EXERCISE INSTRUCTIONS: Without the pictures, return each record as it appears.

RECORDS PROVIDED:
*-*-*

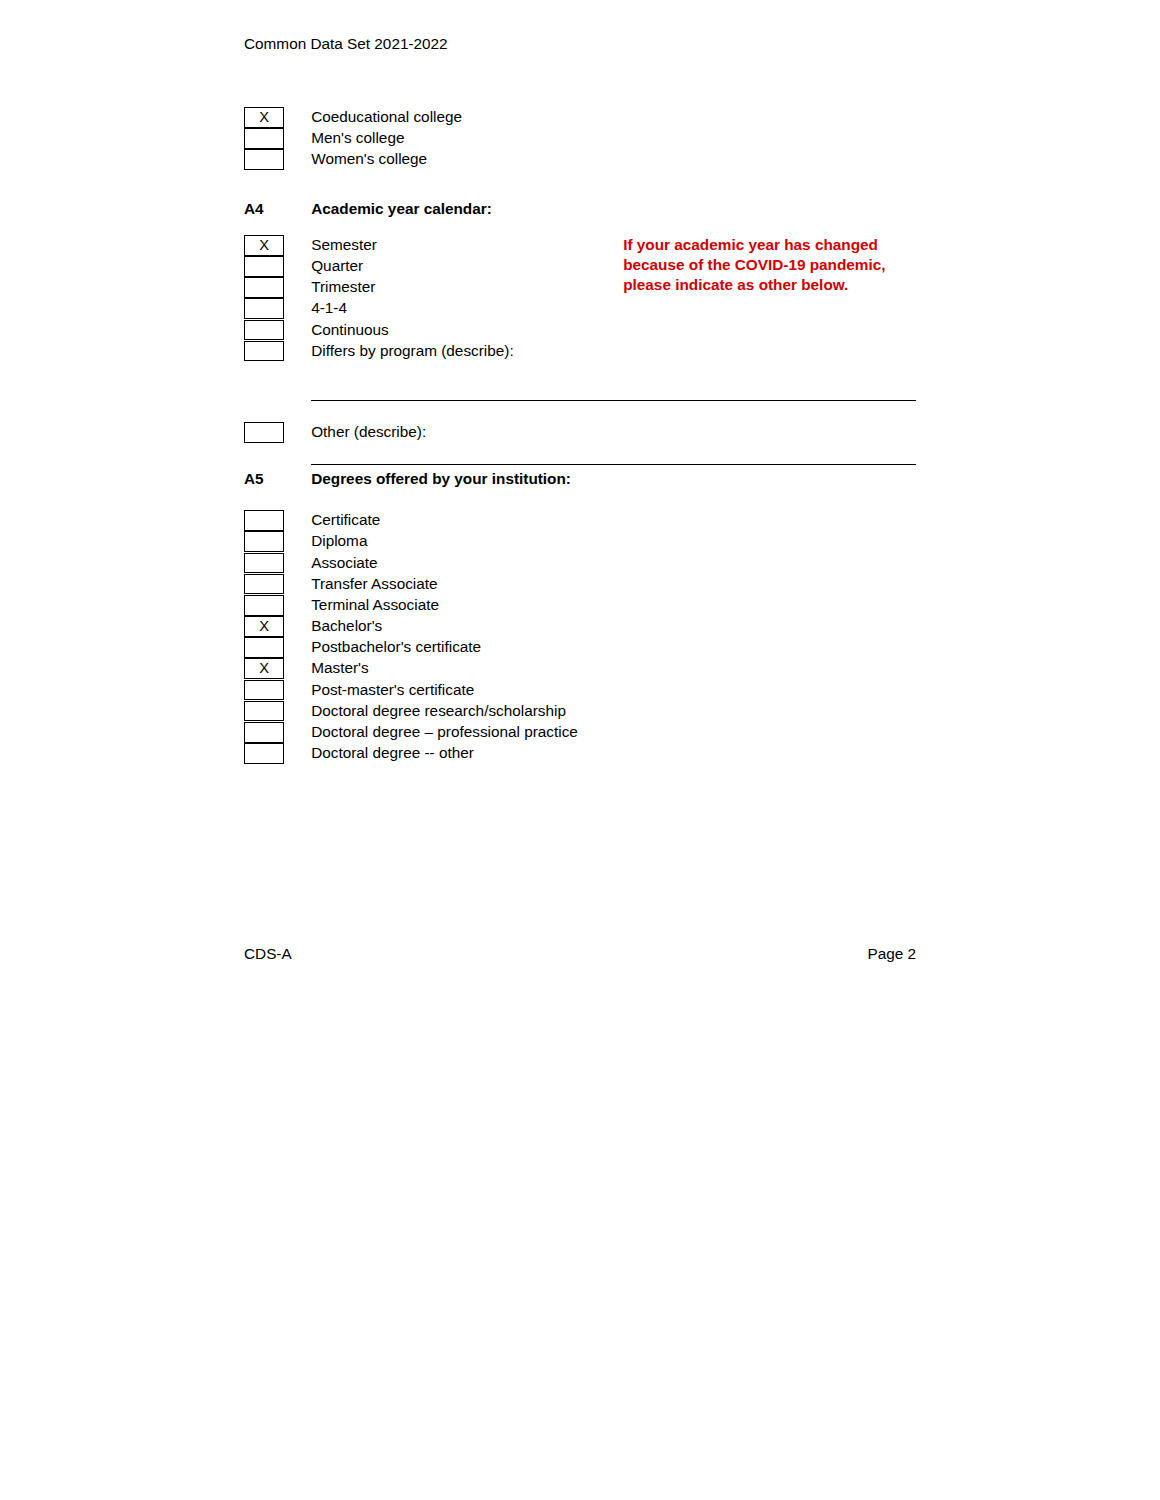Common Data Set 2021-2022
Coeducational college
Men's college
Women's college
A4
Academic year calendar:
If your academic year has changed because of the COVID-19 pandemic, please indicate as other below.
Semester
Quarter
Trimester
4-1-4
Continuous
Differs by program (describe):
Other (describe):
A5
Degrees offered by your institution:
Certificate
Diploma
Associate
Transfer Associate
Terminal Associate
Bachelor's
Postbachelor's certificate
Master's
Post-master's certificate
Doctoral degree research/scholarship
Doctoral degree – professional practice
Doctoral degree -- other
CDS-A
Page 2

*-*-*

TASK OUTPUT:
Common Data Set 2021-2022
Coeducational college
Men's college
Women's college
A4
Academic year calendar:
If your academic year has changed because of the COVID-19 pandemic, please indicate as other below.
Semester
Quarter
Trimester
4-1-4
Continuous
Differs by program (describe):
Other (describe):
A5
Degrees offered by your institution:
Certificate
Diploma
Associate
Transfer Associate
Terminal Associate
Bachelor's
Postbachelor's certificate
Master's
Post-master's certificate
Doctoral degree research/scholarship
Doctoral degree – professional practice
Doctoral degree -- other
CDS-A
Page 2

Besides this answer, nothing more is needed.